You generally have the right to request information, free of charge, on

  • the data processed by us,
  • the purposes of the processing,
  • the categories of personal data processed and, if applicable, the (categories of) recipient(s) to whom the personal data have been or will be disclosed (including, if applicable, appropriate safeguards if the personal data are transferred outside the EU), and
  • – where possible – the planned duration for which the personal data will be stored or, if this is not possible, the criteria for determining this duration,
  • and, if applicable, the origin of the data.
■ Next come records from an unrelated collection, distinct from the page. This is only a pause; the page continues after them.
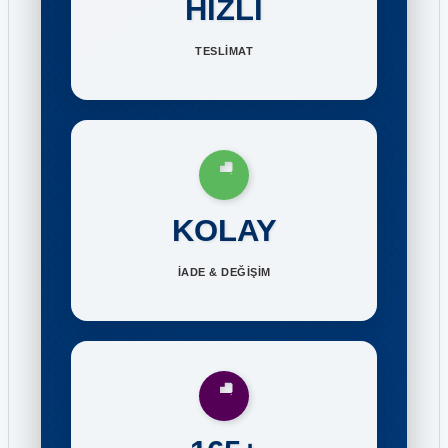
HIZLI
TESLİMAT
KOLAY
İADE & DEĞİŞİM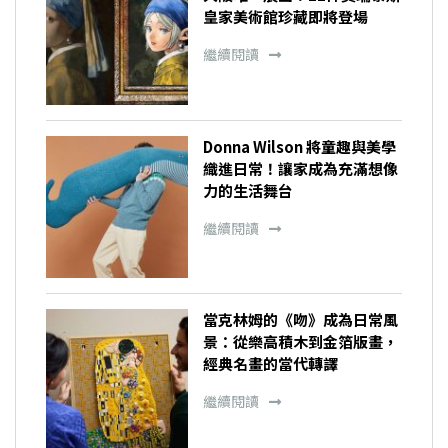
皇家美術館珍藏即將登場
繼續閱讀
Donna Wilson 將童趣與美學
織進日常！讓家成為充滿想像
力的生活舞台
繼續閱讀
當克林姆的《吻》成為日常風
景：從樂高積木到金箔版畫，
經典名畫的當代轉譯
繼續閱讀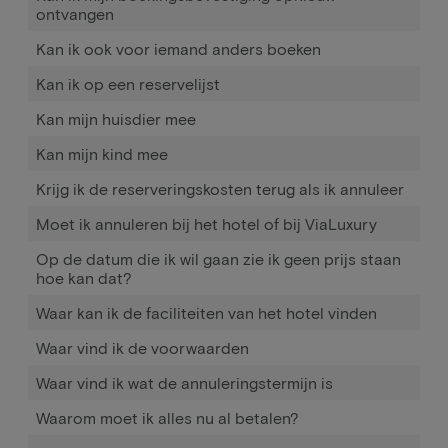
ontvangen
Kan ik ook voor iemand anders boeken
Kan ik op een reservelijst
Kan mijn huisdier mee
Kan mijn kind mee
Krijg ik de reserveringskosten terug als ik annuleer
Moet ik annuleren bij het hotel of bij ViaLuxury
Op de datum die ik wil gaan zie ik geen prijs staan
hoe kan dat?
Waar kan ik de faciliteiten van het hotel vinden
Waar vind ik de voorwaarden
Waar vind ik wat de annuleringstermijn is
Waarom moet ik alles nu al betalen?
Moreover, you also have a right to rectification, erasure, restriction of processing, a right to data portability and a right to object as well as the right to revoke consent at any time. The lawfulness of the processing up to the moment of a revocation/objection is not affected by this. You will not incur any costs, other than those of the basic rates, for the declaration of a revocation/objection. If any costs are incurred in exercising the other rights, we will inform you of this in advance. You can exercise your rights against us via a designated channel (e.g. unsubscribe link) or any other communication channel (see “Controller” above or under Imprint).

 

12. Queries regarding data protection and right of complaint

Should you have any further questions about data processing on our website or about our processes, please contact the above-mentioned controller or our data protection officer. You can also contact this person confidentially at dsb-schottel(at)verimax.de if you think you have grounds for complaint or if you discover a data protection violation. Thank you for your support.

You also have the right to complain to a supervisory authority. The supervisory authority responsible for the data controller is the State Commissioner for Data Protection and Freedom of Information Rhineland-Palatinate, Postfach 30 40, 55020 Mainz, Germany, e-mail: Poststelle(at)datenschutz.rlp.de, Internet: https://www.datenschutz.rlp.de

 

13. Terms of use

Please also note our terms of use. These govern the conditions of use for this website.

 

14. Amendment of the privacy policy

Our data protection policy may be adapted at irregular intervals so that it complies with current legal requirements or for the purpose of implementing changes to our services, e.g. for the incorporation of new offerings. The new data protection policy then automatically applies upon your next visit. 

 

Terms

GDPR:
Regulation (EU) 2016/79 of the European Parliament and of the Council of 27 April 2016 on the protection of individuals with regard to the processing of personal data (General Data Protection Regulation).

EU:
European union

EEA:
European Economic Area: EU, Iceland, Liechtenstein and Norway

Personal data:
any information relating to an identified or identifiable natural person [...]; (Article 4(1) of the GDPR

Controller:
the [...] legal person [...] which alone or jointly with others determines the purposes and means of the processing of personal data [...]; (Article 4.7. of the GDPR)

The terms used here, as far asas they are determined in Article 4 of the GDPR, are used according to the definition there.